Reflection questions
- Which features of your identity — hair, name, accent, skin — has the hierarchy named as the failure points, and whose voice named them?
- Where in your day does the hierarchy fire most reliably, and what is the small autonomic move that follows?
- When were you last in a sustained environment where your identity was held as unremarkable?
- What act of dominant-alignment, if you stopped doing it, would tell you the most about whose desire it was?
- What would the next year look like if the energy currently spent on the default were available for the actual community and life?
Frequently Asked Questions
Why do I judge my own group through the dominant group's eyes?
Because the hierarchy was installed before evaluation was possible. Children absorb the surrounding ordering as data, not as ideology. By the time the cognitive layer can question the hierarchy, the perceptual layer has been running it for years. The judgement is not betrayal; it is the predictable result of growing up inside the hierarchy.

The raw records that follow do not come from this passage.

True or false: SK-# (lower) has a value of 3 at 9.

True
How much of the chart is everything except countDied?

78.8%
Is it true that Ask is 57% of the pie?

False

Whose voice is the hierarchy in?
Usually a composite — textbooks, casting, family attitudes about which features are good, school sorting, news framing. The voice does not feel like any one person's because it has been blended into ambient authority. Tracing it back begins to denaturalize it.

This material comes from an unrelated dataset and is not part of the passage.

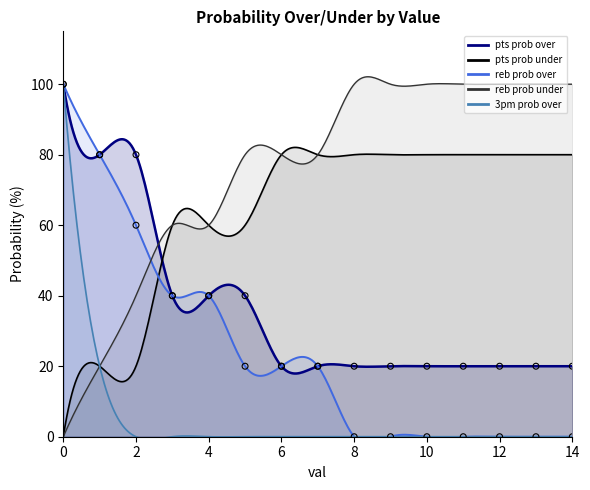

Is the value of pts prob over at 7 greater than the value of reb prob over at 4?

No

Why does code-switching cost so much even when I do it well?
Because skilled code-switching does not stop the autonomic load that runs underneath it. The performance succeeds; the body still runs the continuous monitoring required to produce the performance. The fluency hides the cost from observers but not from the nervous system.
Why does colorism inside my own community feel sharper than outside it?
Because the hierarchy gets enforced laterally as well as vertically. Within communities, the dominant default is approximated through skin tone, hair texture, feature default — and the smaller the difference, the more visible it is to the people closest to you. The sharpness is the loop displaced inward through proximity.
Can the hierarchy thin without me leaving my actual community?
The question itself is the hierarchy speaking. The integration runs through the community, not away from it. The hierarchy frames the community as the obstacle; the unwinding requires re-entering the community as the home address of the self.
How does this connect to Meaning Density?
The substitute — aligning self-presentation with the dominant default — has a near-zero deposit because the unalignable features keep the hierarchy firing. Residue accumulates as chronic code-switching fatigue; effort is continuous; density verdict is low. The signature is identity_fragmentation. Closure is blocked until the hierarchy loses its authority as the felt-true sentence on the self.